Entre los muebles estilo Imperio o los estantes de caobas cubanas, el dictador Fulgencio Batista guardaba información clasificada y algo de licorería. Hoy también se conservan objetos de bronce y elementos originales como un portatintas, un portacartas, una máquina de escribir (que recuerda el inicio de la carrera de Batista como Sargento taquígrafo), que datan de la década de los 40 del pasado siglo, cuando fue elegido presidente de la República de Cuba por primera vez.

Seguramente durante el recorrido una de las especialistas del museo le comente que en la segunda parte del filme “El Padrino” se hace referencia al teléfono laminado en oro, que Batista recibió como regalo de la mafia norteamericana.

Por una puerta disimulada en el despacho huyó el gobernante cuando atacaron el edificio un comando de jóvenes del Directorio Revolucionario. Batista huyó hacia la cuarta planta donde habitaba la guarnición que custodiaba la edificación.

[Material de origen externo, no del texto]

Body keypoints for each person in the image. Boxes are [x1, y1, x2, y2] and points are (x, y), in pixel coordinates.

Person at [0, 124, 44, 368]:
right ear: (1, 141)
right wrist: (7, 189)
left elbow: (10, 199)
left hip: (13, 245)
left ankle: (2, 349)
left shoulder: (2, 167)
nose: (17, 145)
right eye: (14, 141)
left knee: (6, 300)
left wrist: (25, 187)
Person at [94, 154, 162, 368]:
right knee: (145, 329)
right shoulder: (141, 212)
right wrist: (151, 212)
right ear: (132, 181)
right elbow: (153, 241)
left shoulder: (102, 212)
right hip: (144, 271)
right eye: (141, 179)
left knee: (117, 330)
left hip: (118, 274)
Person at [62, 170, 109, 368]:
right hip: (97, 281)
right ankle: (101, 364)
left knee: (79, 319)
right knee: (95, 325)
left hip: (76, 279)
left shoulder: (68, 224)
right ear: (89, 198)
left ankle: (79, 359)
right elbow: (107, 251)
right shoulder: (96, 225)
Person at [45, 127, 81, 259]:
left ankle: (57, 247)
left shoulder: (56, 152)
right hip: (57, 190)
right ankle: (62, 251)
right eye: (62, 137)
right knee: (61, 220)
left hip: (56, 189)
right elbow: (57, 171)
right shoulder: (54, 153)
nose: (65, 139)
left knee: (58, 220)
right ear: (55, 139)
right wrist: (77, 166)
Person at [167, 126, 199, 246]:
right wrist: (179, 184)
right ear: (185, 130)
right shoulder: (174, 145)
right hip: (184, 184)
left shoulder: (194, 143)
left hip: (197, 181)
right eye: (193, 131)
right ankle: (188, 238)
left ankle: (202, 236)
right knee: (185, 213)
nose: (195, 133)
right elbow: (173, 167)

El yate anclado en el museo

En 1956 desembarcaron por el oriente cubano 82 expedicionarios armados encabezados por Fidel Castro, que venían desde México en un yate que nombraron Granma. Este representó el inicio de las luchas guerrilleras que condujeron al triunfo de la Revolución.

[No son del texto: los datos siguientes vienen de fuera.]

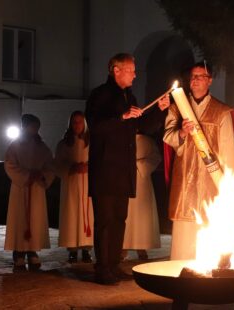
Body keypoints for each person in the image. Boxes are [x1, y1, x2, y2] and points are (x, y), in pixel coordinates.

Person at [85, 53, 170, 285]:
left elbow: (140, 125)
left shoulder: (128, 95)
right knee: (104, 221)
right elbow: (96, 126)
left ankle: (113, 264)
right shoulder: (100, 95)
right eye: (131, 69)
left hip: (123, 171)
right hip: (105, 169)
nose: (135, 74)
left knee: (119, 219)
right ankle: (102, 268)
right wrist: (121, 117)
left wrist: (160, 110)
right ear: (116, 70)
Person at [163, 62, 234, 260]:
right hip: (185, 174)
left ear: (210, 80)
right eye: (193, 76)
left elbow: (228, 149)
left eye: (200, 76)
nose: (195, 80)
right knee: (184, 224)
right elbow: (168, 137)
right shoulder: (177, 108)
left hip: (210, 178)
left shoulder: (221, 111)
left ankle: (208, 264)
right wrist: (181, 132)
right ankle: (180, 265)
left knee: (210, 219)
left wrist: (230, 184)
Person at [4, 114, 55, 269]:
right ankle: (18, 251)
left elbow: (50, 166)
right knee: (20, 218)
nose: (34, 130)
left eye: (36, 127)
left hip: (36, 188)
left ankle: (32, 249)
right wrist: (27, 175)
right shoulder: (14, 146)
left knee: (35, 218)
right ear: (24, 127)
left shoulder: (42, 146)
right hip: (21, 188)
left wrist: (41, 175)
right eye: (32, 127)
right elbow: (10, 165)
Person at [54, 111, 93, 263]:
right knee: (71, 214)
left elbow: (99, 160)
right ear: (70, 124)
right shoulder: (64, 144)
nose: (77, 125)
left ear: (85, 124)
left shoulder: (92, 142)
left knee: (88, 215)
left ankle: (87, 248)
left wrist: (88, 167)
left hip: (88, 182)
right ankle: (72, 249)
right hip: (71, 184)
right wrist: (71, 168)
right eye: (74, 122)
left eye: (80, 122)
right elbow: (57, 164)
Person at [122, 133, 161, 260]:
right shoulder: (120, 138)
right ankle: (122, 247)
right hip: (124, 181)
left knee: (140, 218)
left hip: (141, 183)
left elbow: (155, 157)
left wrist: (139, 165)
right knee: (125, 214)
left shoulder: (146, 141)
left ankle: (141, 246)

El yate Granma uno de los simbolos de la Revolucion

En el vigésimo aniversario del desembarco (1976), se inauguró adjunto al museo el Memorial Granma, donde se puede apreciar el yate de 13 metros de eslora y 4.76 metros de manga, el cual se encuentra en perfecto estado de conservación. Desde entonces este uno de los espacios más visitados.

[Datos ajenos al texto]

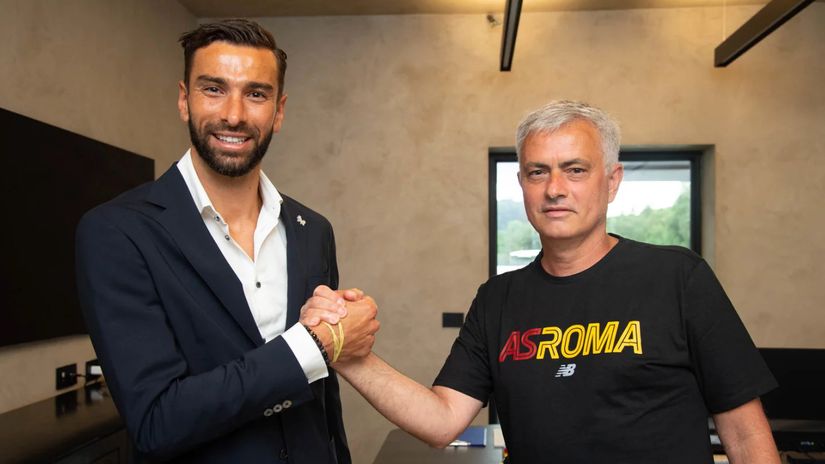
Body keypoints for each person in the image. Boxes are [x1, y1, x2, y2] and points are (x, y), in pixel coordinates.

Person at [303, 100, 780, 463]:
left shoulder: (678, 277)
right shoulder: (498, 299)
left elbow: (744, 433)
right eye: (538, 172)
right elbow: (441, 421)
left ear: (612, 182)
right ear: (522, 185)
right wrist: (345, 352)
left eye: (575, 170)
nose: (554, 189)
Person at [75, 19, 378, 463]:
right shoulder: (118, 232)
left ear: (279, 111)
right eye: (214, 89)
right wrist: (312, 345)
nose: (234, 115)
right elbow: (156, 421)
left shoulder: (313, 230)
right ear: (185, 100)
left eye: (256, 94)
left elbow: (325, 404)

La obra incluye unas columnas que soportan el techo e imitan el tronco de las palmas reales. En tanto, los hexágonos que conforman toda la cubierta se inspiran en los penachos del árbol nacional cubano.

Artefactos militares vinculados a la Revolucion cubana

En los exteriores del museo también se localizan otras 14 piezas de gran tamaño vinculadas al ataque por Playa Girón y a otros sucesos históricos, entre ellas aviones de combate y tanques. Además se puede ver la Llama Eterna, monumento dedicado a rendir tributo a todos los héroes y mártires.

Inicio de un paseo por La Habana Vieja

Este puede ser el comienzo, para los amantes de la historia más reciente, de un paseo por el centro histórico de la ciudad. Cuando concluya la visita al Museo de la Revolución, puede continuar por el excepcional Museo Nacional de Bellas Artes, queda aproximadamente a cien metros. Después de disfrutar de las exposiciones fíjese en la programación cultural de su Sala-Teatro, donde se celebran algunos de los más relevantes conciertos del país.

Coche clasico frente al Museo de La Revolucion

Luego podría recorrer el emblemático Prado habanero hasta el Malecón. Sería un paseo inolvidable para disfrutar algunas de las vistas más hermosas de la capital cubana: donde se encuentran el mar y el paisaje urbano de San Cristóbal de La Habana.